If your organization already pays for Microsoft 365 Copilot: You’ll get Claude as a model option inside Copilot’s native Word features starting this month. No separate Anthropic subscription needed.
If you want Claude to read your M365 data while you work in Claude’s own interface: The M365 Connector is now available on every plan, including Free.
If you want all three: They’re not mutually exclusive. An enterprise user could have Claude as a Copilot model in Word, the Claude for Office add-in for shared cross-app context, and the M365 Connector feeding organizational data into Claude’s desktop app. Whether that’s useful or redundant depends on the workflow.
The Bigger Pattern
Six months ago, Claude’s presence in Microsoft’s ecosystem was limited to API access through Azure and a Copilot Researcher preview. Now Anthropic has a direct-to-user add-in in the Office ribbon, model-level integration inside Copilot, a data connector spanning the full M365 suite, and even Copilot Cowork incorporating Claude Cowork’s agentic technology for long-running tasks.

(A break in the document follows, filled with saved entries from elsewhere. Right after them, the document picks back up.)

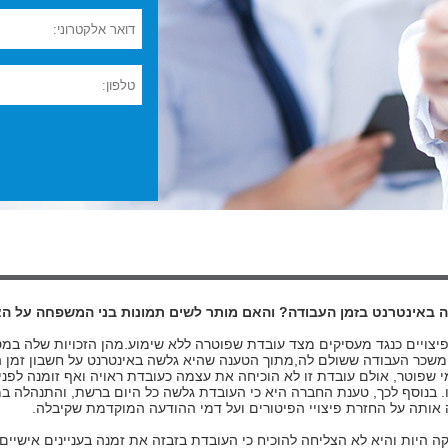
שה באינטרנט בזמן העבודה? והאם מותר לשים תמונות בני המשפחה על הצג
יצויים כנגד מעסיקים מצד עובדת שפוטרה ללא שימוע.מהן הזכויות שלה במסג
כר העבודה ששולם לה,מתוך הטענה שהיא גלשה באינטרנט על חשבון זמן ה
 שפוטר, אולם עובדת זו לא הוכיחה את עצמה כעובדת ראויה ואף זומנה לפני
. בנוסף לכך, טענת החברה היא כי העובדת גלשה כל היום ברשת, והתנהלה ב
אותה על החזרת פיצויי הפיטורים ועל דמי ההודעה המוקדמת שקיבלה.
קה היות והיא לא הצליחה להוכיח כי העובדת בזבזה את זמנה בעניינים אישיי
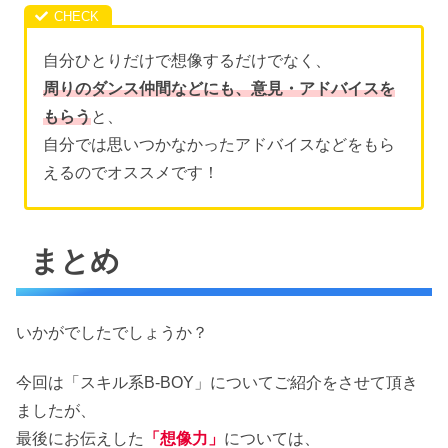
自分ひとりだけで想像するだけでなく、
周りのダンス仲間などにも、意見・アドバイスを
もらう
と、
自分では思いつかなかったアドバイスなどをもら
えるのでオススメです！
まとめ
いかがでしたでしょうか？
今回は「スキル系B-BOY」についてご紹介をさせて頂き
ましたが、
最後にお伝えした
「想像力」
については、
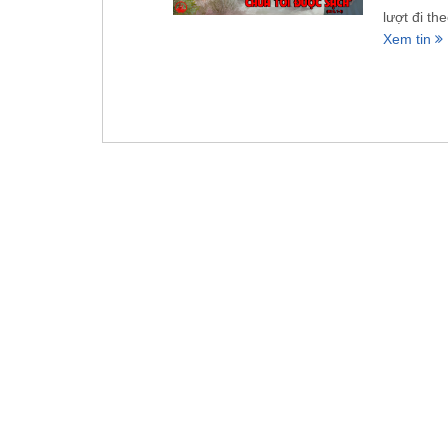
lượt đi th
Xem tin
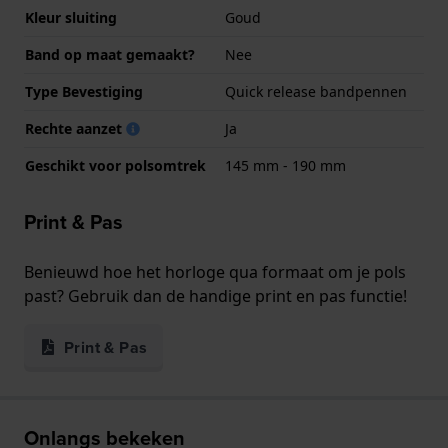
Kleur sluiting
Goud
Band op maat gemaakt?
Nee
Type Bevestiging
Quick release bandpennen
Rechte aanzet
Ja
Geschikt voor polsomtrek
145 mm - 190 mm
Print & Pas
Benieuwd hoe het horloge qua formaat om je pols
past? Gebruik dan de handige print en pas functie!
Print & Pas
Onlangs bekeken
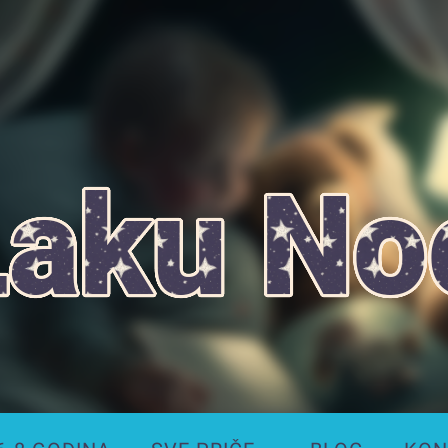
Laku
Noć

Microsoft, for its part, has been unusually direct about this being a multi-model future. Judson Althoff wrote in the Wave 3 announcement that “Copilot leverages leading models from OpenAI and Anthropic, operating openly across clouds and data services without locking customers in.”
That’s a real shift from even a year ago, when Microsoft’s AI story was OpenAI-exclusive. The practical result for anyone using Word in 2026 is more choice, more integration paths, and a fair amount of sorting out which combination actually fits what you do.